I would agree with you, if the language gave us support for dealing
with references automatically. As it is, you have to manually call
ref() and unref() in the right places, which isn't much better than
passing in a "does the callee own the shader" flag (which we usually
know ahead of time anyways).

>
> Not having reference counting constrains the way the code is
> structured, and (still, IMHO) for no particularly good reason.

And adding reference counting forces us to change i965 for no
particularly good reason. I guess whether you like reference counting
is mostly a matter of taste, but I'd prefer keeping it simple.

>
> BR,
> -R
>
>>>
>>> BR,
>>> -R
>>>
>>>>>
>>>>> BR,
>>>>> -R
>>>>>
>>>>>>>
>>>>>>> BR,
>>>>>>> -R
>>>>>>>
>>>>>>>>>
>>>>>>>>> (I guess nouveau is the one driver, that if it ever consumed NIR,
>>>>>>>>> would translate immediately into it's own backend IR?)
>>>>>>>>>
>>>>>>>>>> 2) gallium passes read-only IR to the back-end and it always makes a copy.

◆ Required action 1: According to the email excerpt, which two functions must be called manually in the right places?
The rows come from a source unrelated to the email excerpt.

◆ Supplied entries:
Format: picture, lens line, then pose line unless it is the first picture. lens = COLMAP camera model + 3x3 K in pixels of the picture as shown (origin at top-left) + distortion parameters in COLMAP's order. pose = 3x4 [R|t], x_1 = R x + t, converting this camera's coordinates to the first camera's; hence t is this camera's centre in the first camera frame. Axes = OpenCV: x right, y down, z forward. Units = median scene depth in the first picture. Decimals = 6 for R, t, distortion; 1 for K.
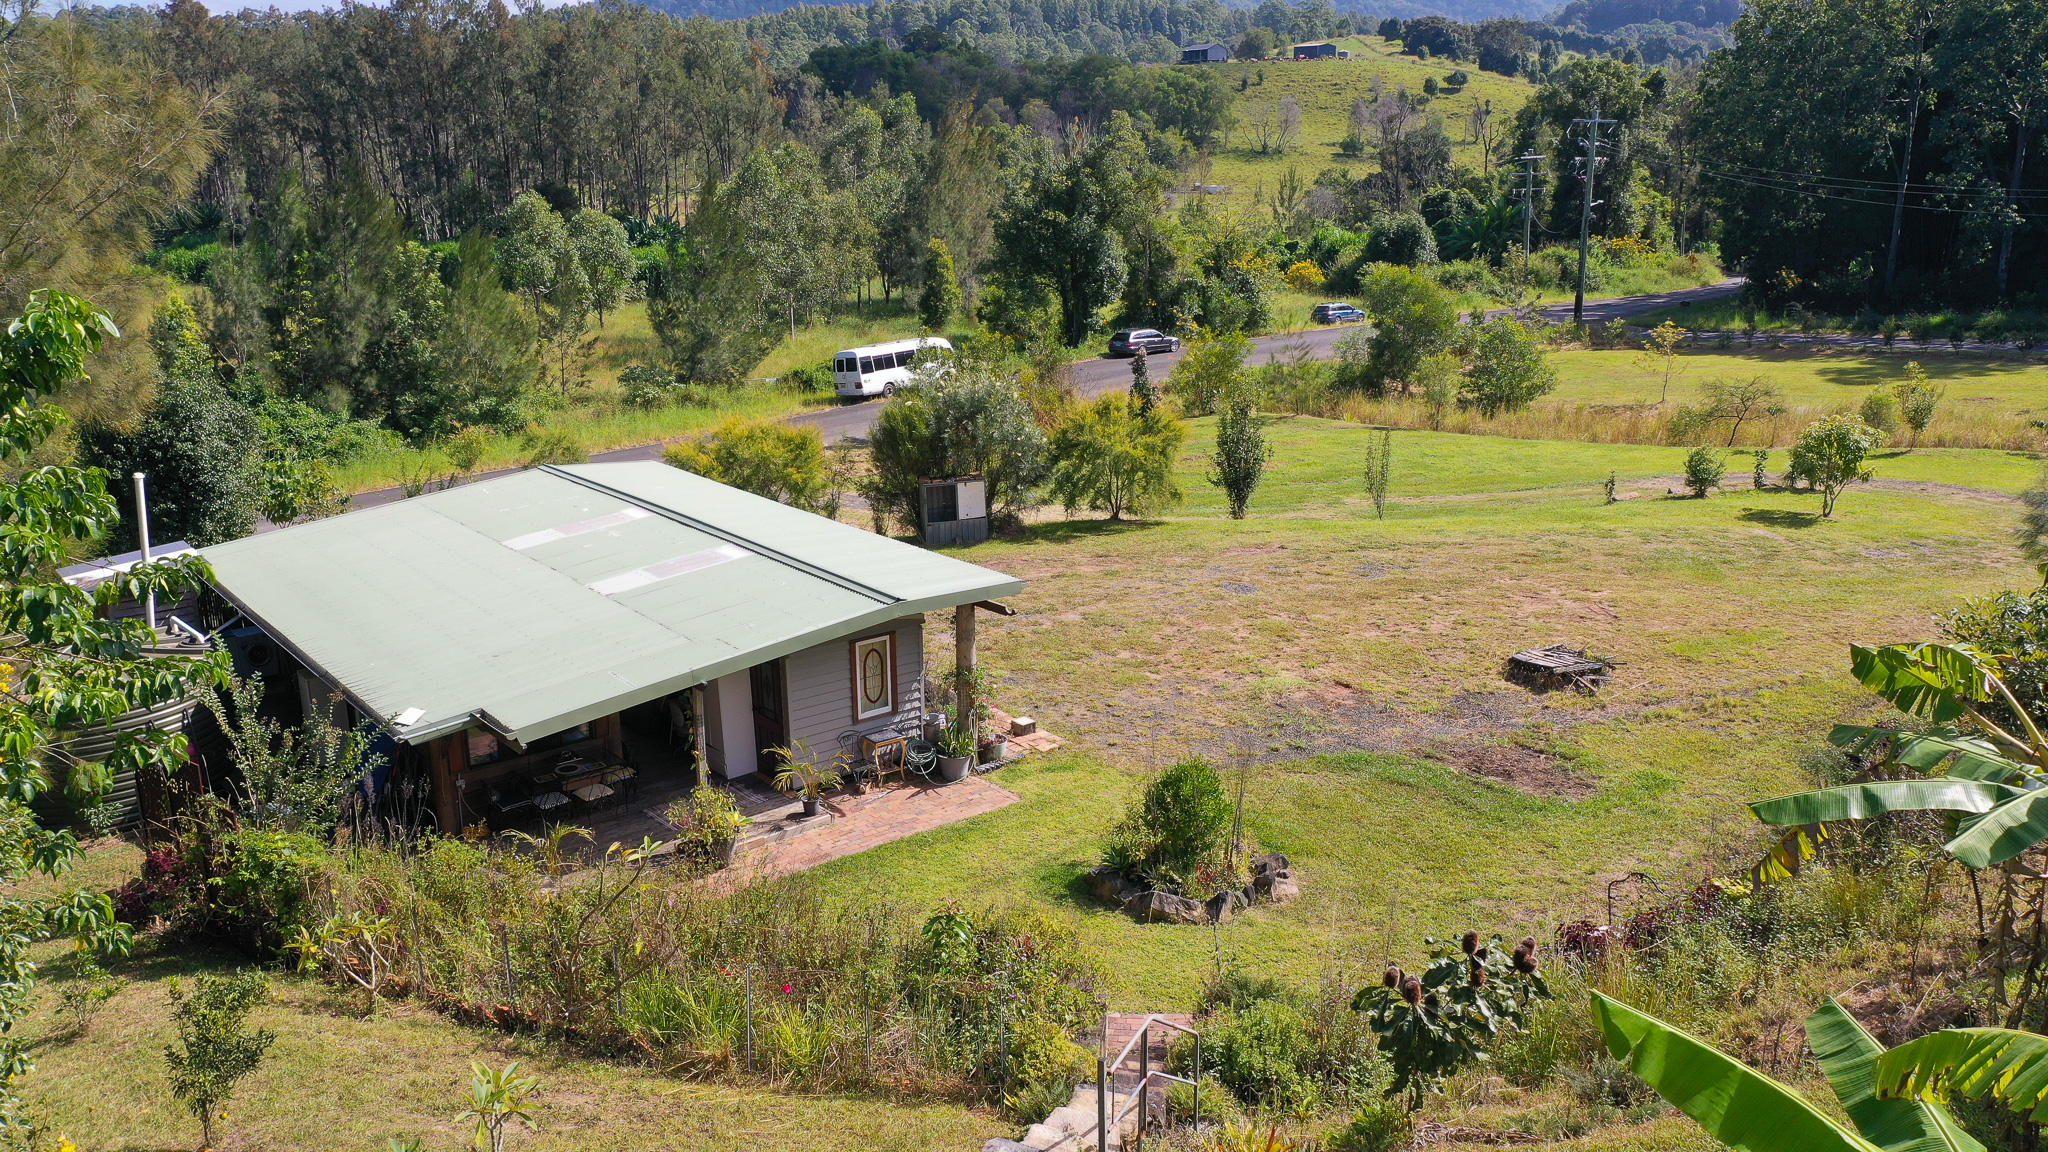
lens RADIAL K [[1601.5, 0, 1027.5], [0, 1601.5, 572.0], [0, 0, 1]] dist [0.004209, -0.011946]
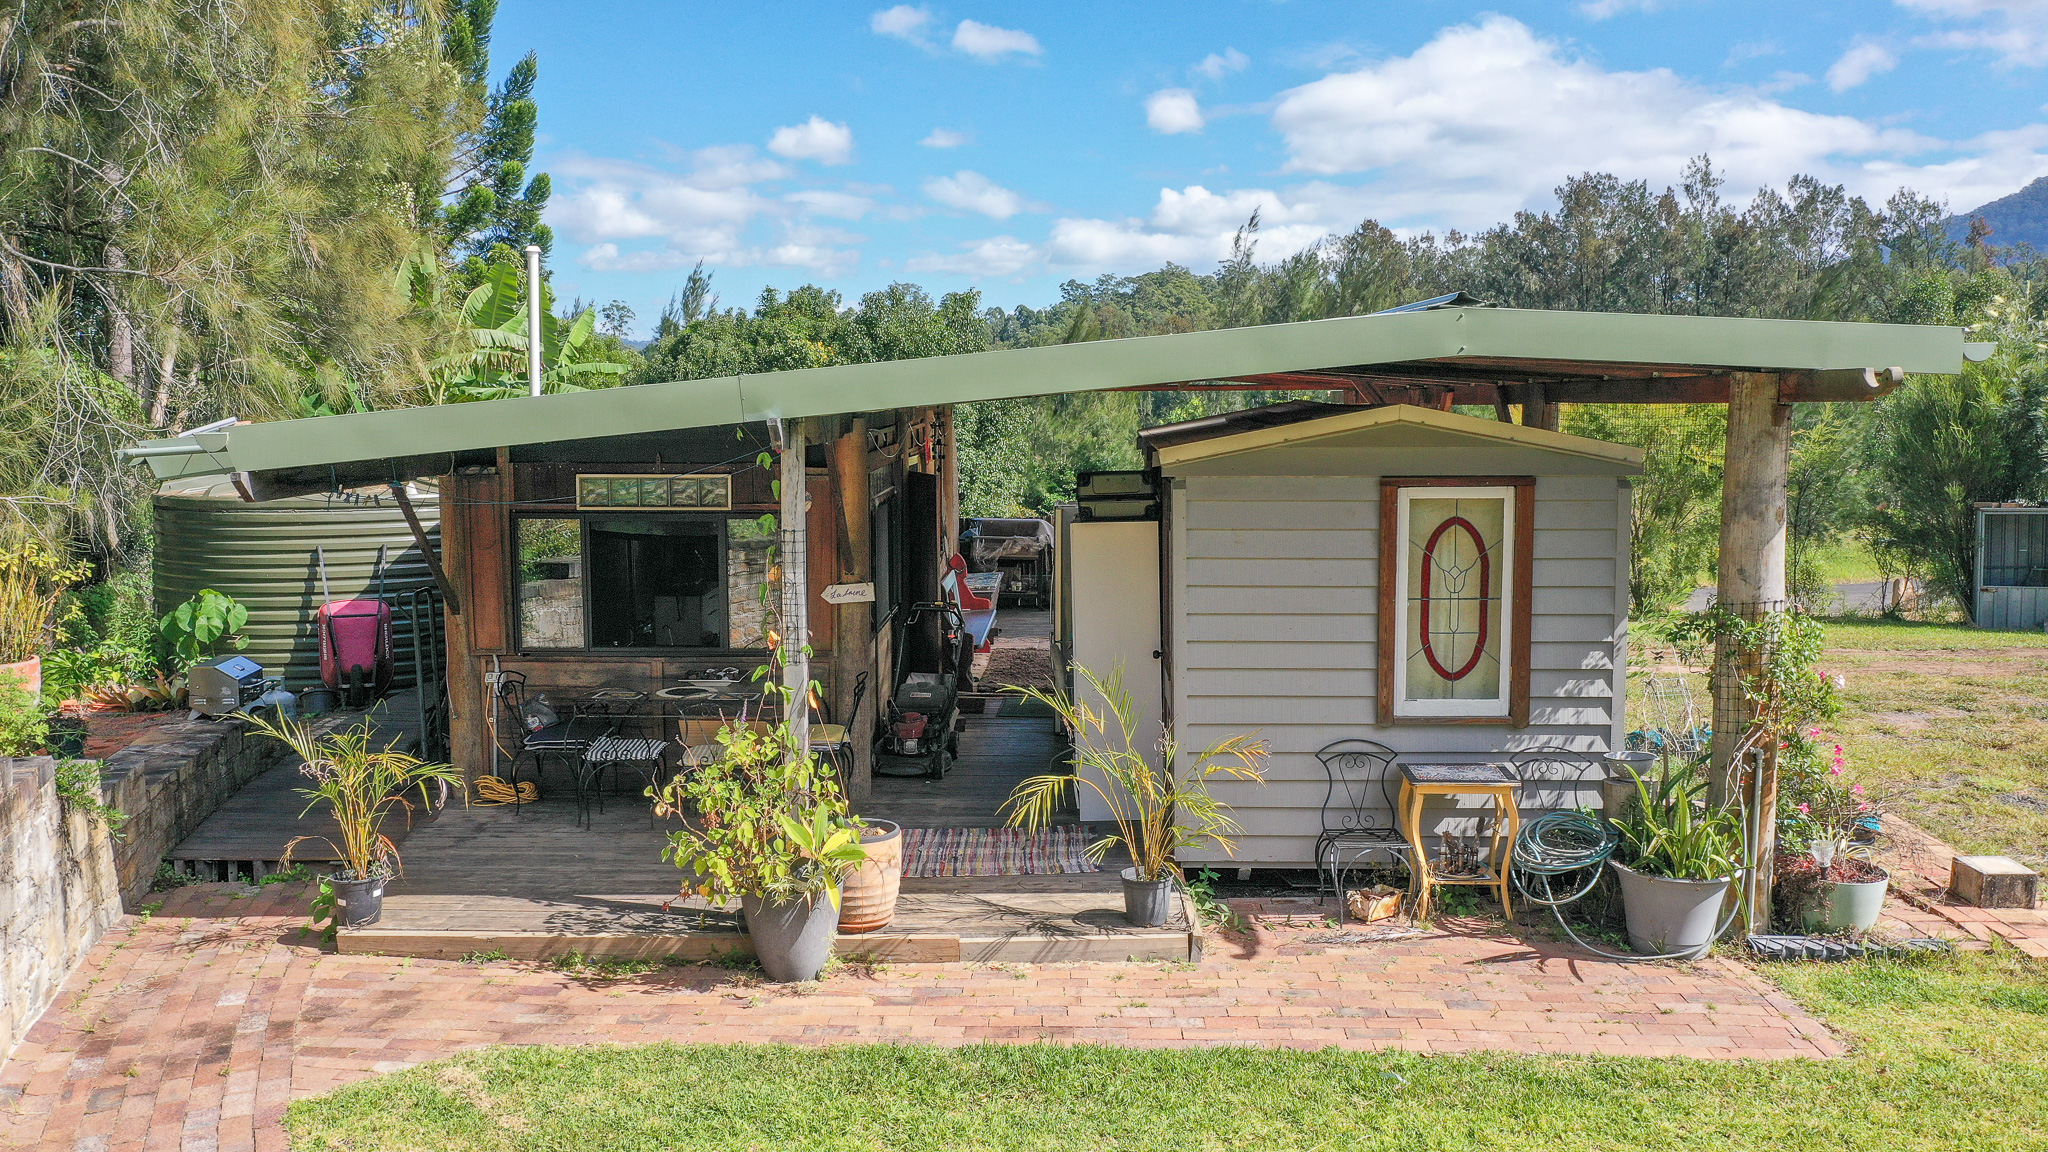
lens RADIAL K [[1601.5, 0, 1018.6], [0, 1601.5, 564.0], [0, 0, 1]] dist [0.004209, -0.011946]
pose [[0.756550, 0.068382, -0.650351, 0.015795], [-0.173100, 0.979984, -0.098325, 0.028723], [0.630610, 0.186963, 0.753244, 0.178381]]
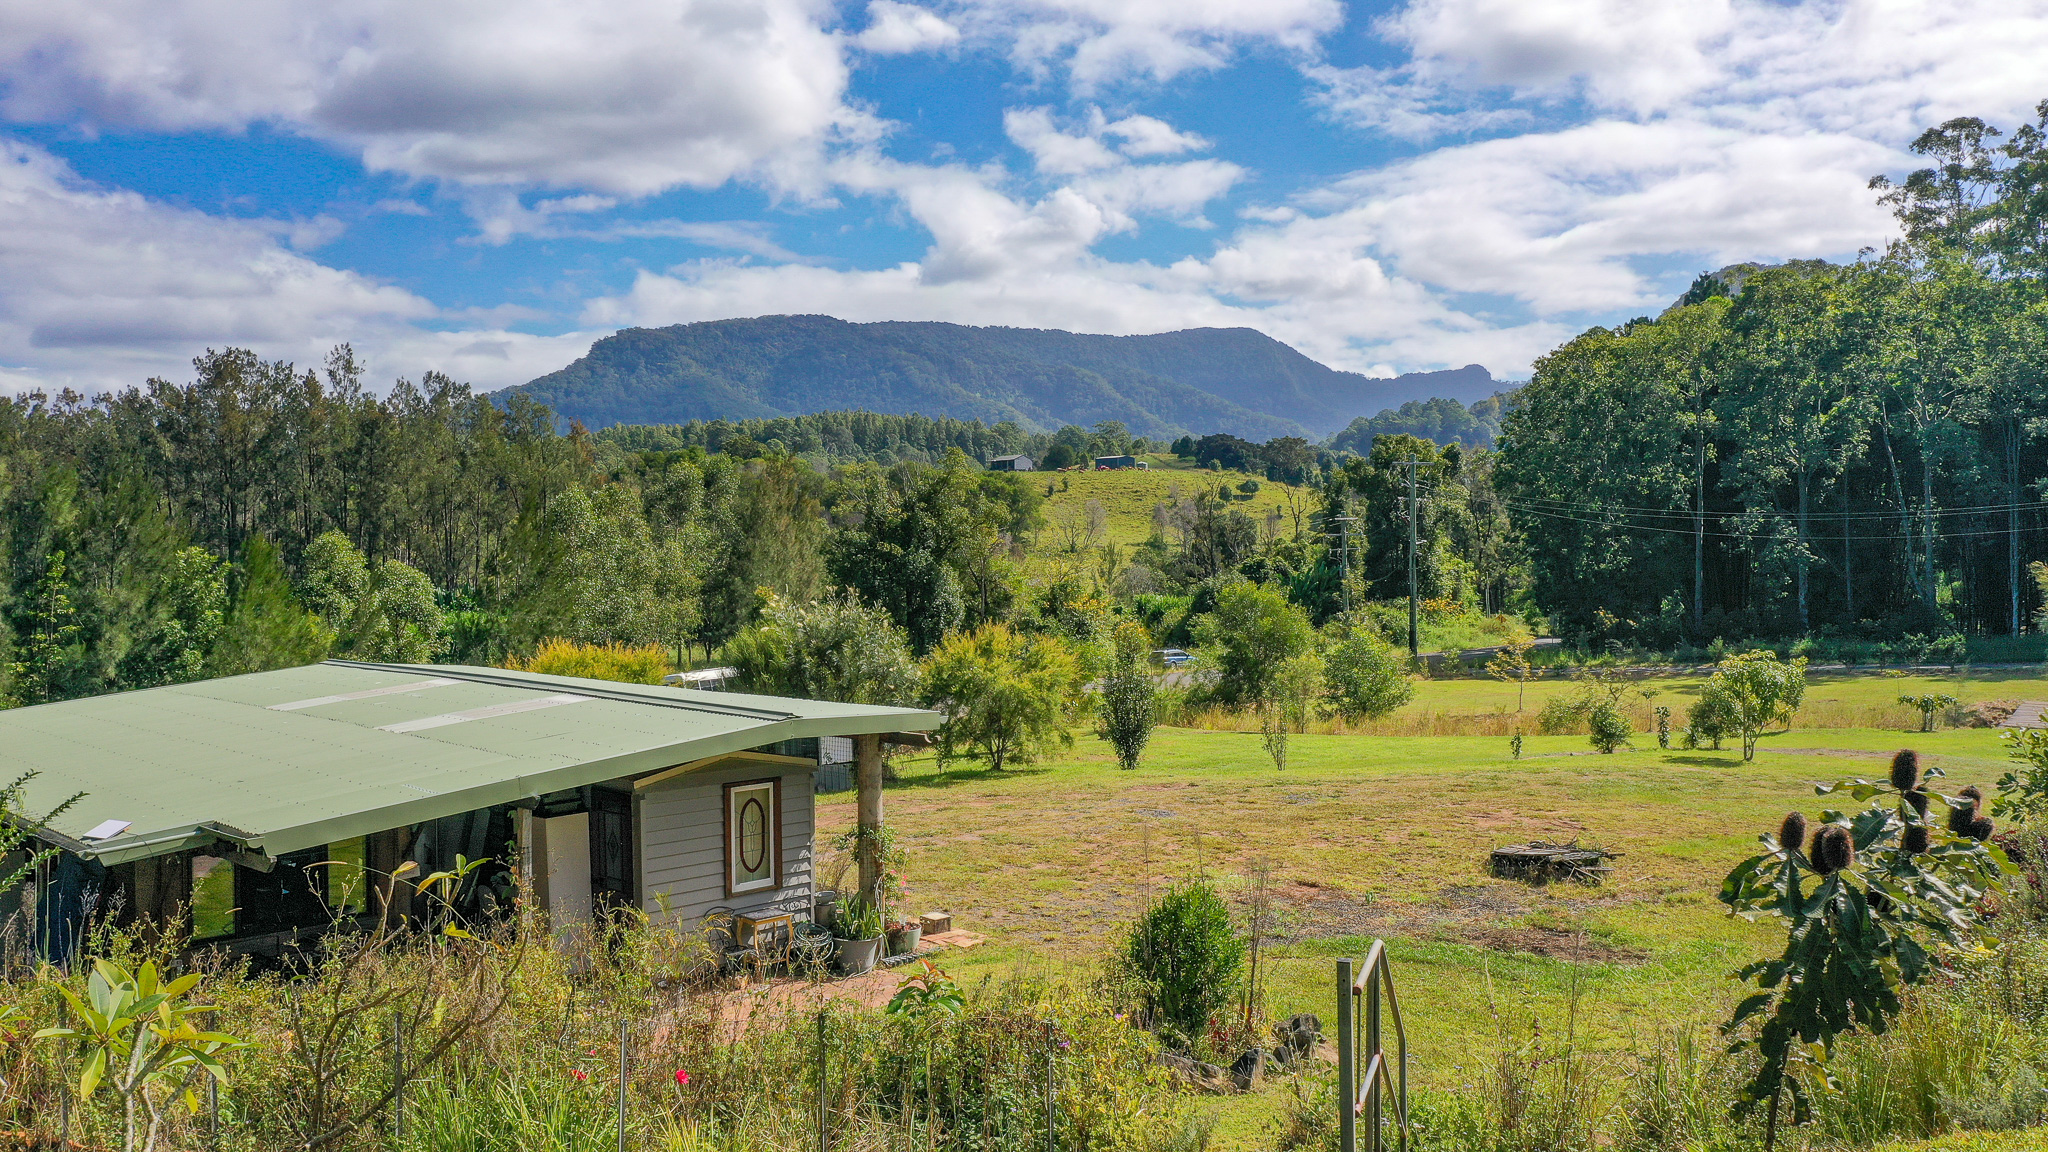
lens RADIAL K [[1601.5, 0, 1024.8], [0, 1601.5, 568.2], [0, 0, 1]] dist [0.004209, -0.011946]
pose [[0.993284, -0.000185, 0.115700, -0.014494], [0.029397, 0.967585, -0.250828, 0.036605], [-0.111904, 0.252544, 0.961093, 0.054695]]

◆ Required action 2: Pull out each line of the rows that contains the string "pose".

◆ Response 1: ref() and unref()

◆ Response 2:
Format: picture, lens line, then pose line unless it is the first picture. lens = COLMAP camera model + 3x3 K in pixels of the picture as shown (origin at top-left) + distortion parameters in COLMAP's order. pose = 3x4 [R|t], x_1 = R x + t, converting this camera's coordinates to the first camera's; hence t is this camera's centre in the first camera frame. Axes = OpenCV: x right, y down, z forward. Units = median scene depth in the first picture. Decimals = 6 for R, t, distortion; 1 for K.
pose [[0.756550, 0.068382, -0.650351, 0.015795], [-0.173100, 0.979984, -0.098325, 0.028723], [0.630610, 0.186963, 0.753244, 0.178381]]
pose [[0.993284, -0.000185, 0.115700, -0.014494], [0.029397, 0.967585, -0.250828, 0.036605], [-0.111904, 0.252544, 0.961093, 0.054695]]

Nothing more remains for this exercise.